My interpretation of the significant interaction is that the hypothesis that FG1-MG1 = FG2-MG2 has to be rejected. However, because the differences are not high and because of the cross-over, each difference taken individually are not significant (non significant post-hoc).

However, going through a forum, someone wrote that this interpretation is wrong because in the ANOVA, an interaction means that "at least one population mean is different from the other".

Could you please help me to determine how to correctly interpret the interaction in the ANOVA?

In other words, does the interaction means that we test "the difference of differences" or do we test if one mean is different from the other?

Cheers

Best Answer

I find it easiest to think about this in the form of a linear regression. Let $Y$ be the continuous outcome, $G$ represent the group (value of 0 for the reference group and 1 for the other), and $S$ represent sex (0 for male, 1 for female). Then your model is:

$$ Y = \beta_0 + \beta_G G + \beta_S S + \beta_{GS}GS$$

with intercept $\beta_0$ the estimated outcome when $G=0$ (reference group) and $S=0$ (male). A "significant" interaction means that you don't accept the null hypothesis of $\beta_{GS}=0$. That might be evaluated with a single F-test comparing 2 models, one with and one without the interaction term. Let's assume that the assumptions of the model are met and that this isn't a "spuriously significant interaction" as @BruceET warns.

Nevertheless, as he also points out, the single F-test of $\beta_{GS}=0$ isn't the same as the test of all 6 pairwise differences among the 4 group/sex combinations that you evidently performed. In particular, the multiple-testing correction makes it harder to rule out that you made no false-positive errors in that set of comparisons. Your Bonferroni correction is particularly (and unnecessarily) strict in that way. For 6 comparisons you need to have p < 0.0083 to establish "signficance" while maintaining a family-wise error rate of p < 0.05.

It's not clear why you needed to do all pairwise comparisons. If you do need to evaluate all pairwise comparisons, then a more powerful test like the Tukey HSD, or at least the Holm modification of the Bonferroni correction, would be better. Even then, as @BruceET put it, "there is no guarantee that even real differences among population means detected by ANOVA will be resolved post hoc."
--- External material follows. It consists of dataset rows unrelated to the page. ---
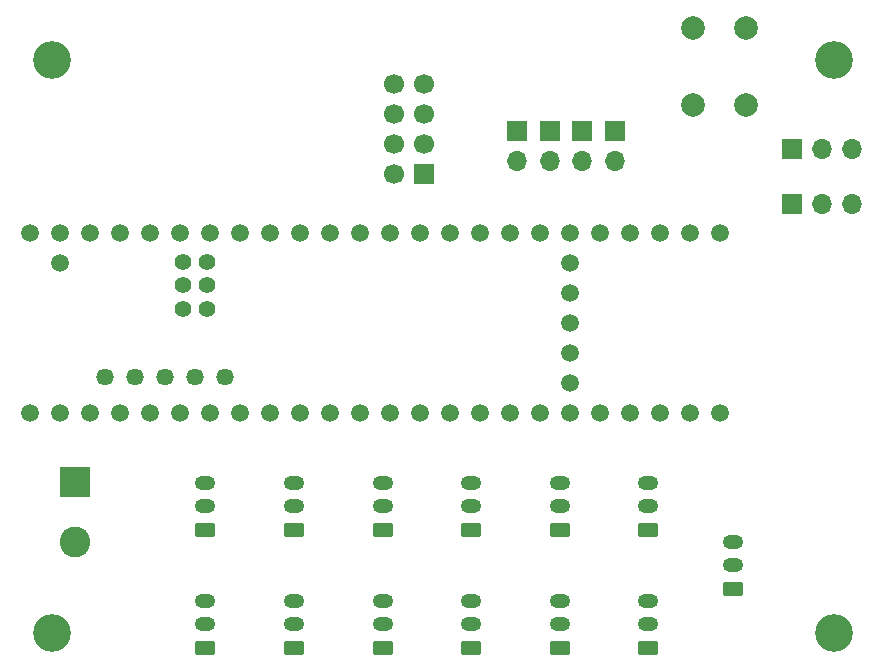
<source format=gbr>
%TF.GenerationSoftware,KiCad,Pcbnew,8.0.7*%
%TF.CreationDate,2024-12-25T21:29:49+07:00*%
%TF.ProjectId,Morphex-PCB,4d6f7270-6865-4782-9d50-43422e6b6963,rev?*%
%TF.SameCoordinates,Original*%
%TF.FileFunction,Soldermask,Bot*%
%TF.FilePolarity,Negative*%
%FSLAX46Y46*%
G04 Gerber Fmt 4.6, Leading zero omitted, Abs format (unit mm)*
G04 Created by KiCad (PCBNEW 8.0.7) date 2024-12-25 21:29:49*
%MOMM*%
%LPD*%
G01*
G04 APERTURE LIST*
G04 Aperture macros list*
%AMRoundRect*
0 Rectangle with rounded corners*
0 $1 Rounding radius*
0 $2 $3 $4 $5 $6 $7 $8 $9 X,Y pos of 4 corners*
0 Add a 4 corners polygon primitive as box body*
4,1,4,$2,$3,$4,$5,$6,$7,$8,$9,$2,$3,0*
0 Add four circle primitives for the rounded corners*
1,1,$1+$1,$2,$3*
1,1,$1+$1,$4,$5*
1,1,$1+$1,$6,$7*
1,1,$1+$1,$8,$9*
0 Add four rect primitives between the rounded corners*
20,1,$1+$1,$2,$3,$4,$5,0*
20,1,$1+$1,$4,$5,$6,$7,0*
20,1,$1+$1,$6,$7,$8,$9,0*
20,1,$1+$1,$8,$9,$2,$3,0*%
G04 Aperture macros list end*
%ADD10RoundRect,0.250000X0.625000X-0.350000X0.625000X0.350000X-0.625000X0.350000X-0.625000X-0.350000X0*%
%ADD11O,1.750000X1.200000*%
%ADD12R,1.700000X1.700000*%
%ADD13O,1.700000X1.700000*%
%ADD14C,1.700000*%
%ADD15C,3.200000*%
%ADD16R,2.600000X2.600000*%
%ADD17C,2.600000*%
%ADD18C,2.000000*%
%ADD19C,1.512000*%
%ADD20C,1.462000*%
%ADD21C,1.412000*%
G04 APERTURE END LIST*
D10*
%TO.C,servo11*%
X173000000Y-127250000D03*
D11*
X173000000Y-125250000D03*
X173000000Y-123250000D03*
%TD*%
D10*
%TO.C,servo2*%
X173000000Y-117250000D03*
D11*
X173000000Y-115250000D03*
X173000000Y-113250000D03*
%TD*%
D12*
%TO.C,3.3V*%
X185120000Y-85000000D03*
D13*
X187660000Y-85000000D03*
X190200000Y-85000000D03*
%TD*%
D12*
%TO.C,U2*%
X154040000Y-87120000D03*
D14*
X151500000Y-87120000D03*
X154040000Y-84580000D03*
X151500000Y-84580000D03*
X154040000Y-82040000D03*
X151500000Y-82040000D03*
X154040000Y-79500000D03*
X151500000Y-79500000D03*
%TD*%
D12*
%TO.C,J2*%
X161900000Y-83460000D03*
D13*
X161900000Y-86000000D03*
%TD*%
D10*
%TO.C,servo6*%
X150500000Y-117250000D03*
D11*
X150500000Y-115250000D03*
X150500000Y-113250000D03*
%TD*%
D10*
%TO.C,servo13*%
X135500000Y-117250000D03*
D11*
X135500000Y-115250000D03*
X135500000Y-113250000D03*
%TD*%
D15*
%TO.C,H4*%
X122500000Y-126000000D03*
%TD*%
D10*
%TO.C,servo10*%
X143000000Y-127250000D03*
D11*
X143000000Y-125250000D03*
X143000000Y-123250000D03*
%TD*%
D12*
%TO.C,J5*%
X170150000Y-83460000D03*
D13*
X170150000Y-86000000D03*
%TD*%
D16*
%TO.C,Main Terminal*%
X124445000Y-113205000D03*
D17*
X124445000Y-118285000D03*
%TD*%
D15*
%TO.C,H2*%
X188750000Y-77500000D03*
%TD*%
%TO.C,H3*%
X188750000Y-126000000D03*
%TD*%
D12*
%TO.C,J4*%
X167400000Y-83460000D03*
D13*
X167400000Y-86000000D03*
%TD*%
D10*
%TO.C,servo5*%
X150500000Y-127250000D03*
D11*
X150500000Y-125250000D03*
X150500000Y-123250000D03*
%TD*%
D10*
%TO.C,servo8*%
X165500000Y-127250000D03*
D11*
X165500000Y-125250000D03*
X165500000Y-123250000D03*
%TD*%
D10*
%TO.C,servo3*%
X180200000Y-122250000D03*
D11*
X180200000Y-120250000D03*
X180200000Y-118250000D03*
%TD*%
D12*
%TO.C,J3*%
X164650000Y-83460000D03*
D13*
X164650000Y-86000000D03*
%TD*%
D10*
%TO.C,servo7*%
X165500000Y-117250000D03*
D11*
X165500000Y-115250000D03*
X165500000Y-113250000D03*
%TD*%
D18*
%TO.C,SW1*%
X176750000Y-81250000D03*
X176750000Y-74750000D03*
X181250000Y-81250000D03*
X181250000Y-74750000D03*
%TD*%
D10*
%TO.C,servo12*%
X158000000Y-127250000D03*
D11*
X158000000Y-125250000D03*
X158000000Y-123250000D03*
%TD*%
D10*
%TO.C,servo9*%
X135500000Y-127250000D03*
D11*
X135500000Y-125250000D03*
X135500000Y-123250000D03*
%TD*%
D10*
%TO.C,servo4*%
X143000000Y-117250000D03*
D11*
X143000000Y-115250000D03*
X143000000Y-113250000D03*
%TD*%
D15*
%TO.C,H1*%
X122500000Y-77500000D03*
%TD*%
D12*
%TO.C,5V*%
X185120000Y-89650000D03*
D13*
X187660000Y-89650000D03*
X190200000Y-89650000D03*
%TD*%
D10*
%TO.C,servo1*%
X158000000Y-117250000D03*
D11*
X158000000Y-115250000D03*
X158000000Y-113250000D03*
%TD*%
D19*
%TO.C,U1*%
X123180000Y-107352500D03*
X125720000Y-107352500D03*
X128260000Y-107352500D03*
X130800000Y-107352500D03*
X156200000Y-107352500D03*
X125720000Y-92112500D03*
X166360000Y-102272500D03*
X133340000Y-107352500D03*
X135880000Y-107352500D03*
D20*
X126990000Y-104302500D03*
D19*
X138420000Y-107352500D03*
X140960000Y-107352500D03*
X143500000Y-107352500D03*
X146040000Y-107352500D03*
X148580000Y-107352500D03*
X151120000Y-107352500D03*
X153660000Y-107352500D03*
X153660000Y-92112500D03*
X151120000Y-92112500D03*
X148580000Y-92112500D03*
X146040000Y-92112500D03*
X143500000Y-92112500D03*
X140960000Y-92112500D03*
X138420000Y-92112500D03*
X135880000Y-92112500D03*
X133340000Y-92112500D03*
X130800000Y-92112500D03*
X128260000Y-92112500D03*
X158740000Y-107352500D03*
X161280000Y-107352500D03*
X163820000Y-107352500D03*
X166360000Y-107352500D03*
X168900000Y-107352500D03*
X171440000Y-107352500D03*
X173980000Y-107352500D03*
X176520000Y-107352500D03*
X179060000Y-107352500D03*
X179060000Y-92112500D03*
X176520000Y-92112500D03*
X173980000Y-92112500D03*
X171440000Y-92112500D03*
X168900000Y-92112500D03*
X166360000Y-92112500D03*
X163820000Y-92112500D03*
X161280000Y-92112500D03*
X158740000Y-92112500D03*
D20*
X132070000Y-104302500D03*
X129530000Y-104302500D03*
D19*
X120640000Y-107352500D03*
X156200000Y-92112500D03*
X123180000Y-92112500D03*
X166360000Y-99732500D03*
D21*
X135610000Y-96562500D03*
X133610000Y-96562500D03*
D19*
X166360000Y-94652500D03*
X166360000Y-97192500D03*
D21*
X133610000Y-94562500D03*
X135610000Y-94562500D03*
X135610000Y-98562500D03*
X133610000Y-98562500D03*
D20*
X134610000Y-104302500D03*
X137150000Y-104302500D03*
D19*
X166360000Y-104812500D03*
X120640000Y-92112500D03*
X123180000Y-94652500D03*
%TD*%
M02*

</source>
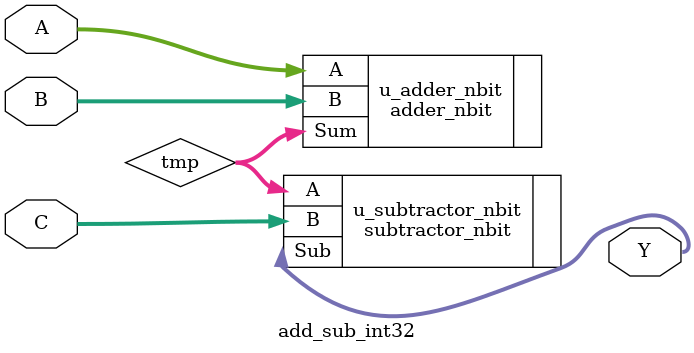
<source format=v>

module add_sub_int32 #(
    parameter WIDTH = 32,
    parameter IMPL_TYPE = 0
)(
    input [WIDTH-1:0] A,
    input [WIDTH-1:0] B,
    input [WIDTH-1:0] C,
    output [WIDTH-1:0] Y
);

    wire [WIDTH-1:0] tmp;

    adder_nbit #(
        .WIDTH(WIDTH),
        .IMPL_TYPE(IMPL_TYPE)
    ) u_adder_nbit (
        .A(A),
        .B(B),
        .Sum(tmp)
    );

    subtractor_nbit #(
        .WIDTH(WIDTH),
        .IMPL_TYPE(IMPL_TYPE)
    ) u_subtractor_nbit (
        .A(tmp),
        .B(C),
        .Sub(Y)
    );

endmodule

</source>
This type of thing usually happens when the interaction coefficient $\beta_{GS}=0$ is fairly small in magnitude even if "significant" by the usual p < 0.05 criterion. Then you need to apply your knowledge of the subject matter to interpret the results fairly. You might be able to say that the associations of group and sex with outcome aren't strictly additive, but you might not be able to specify just which differences among group/sex combinations are "significantly" different.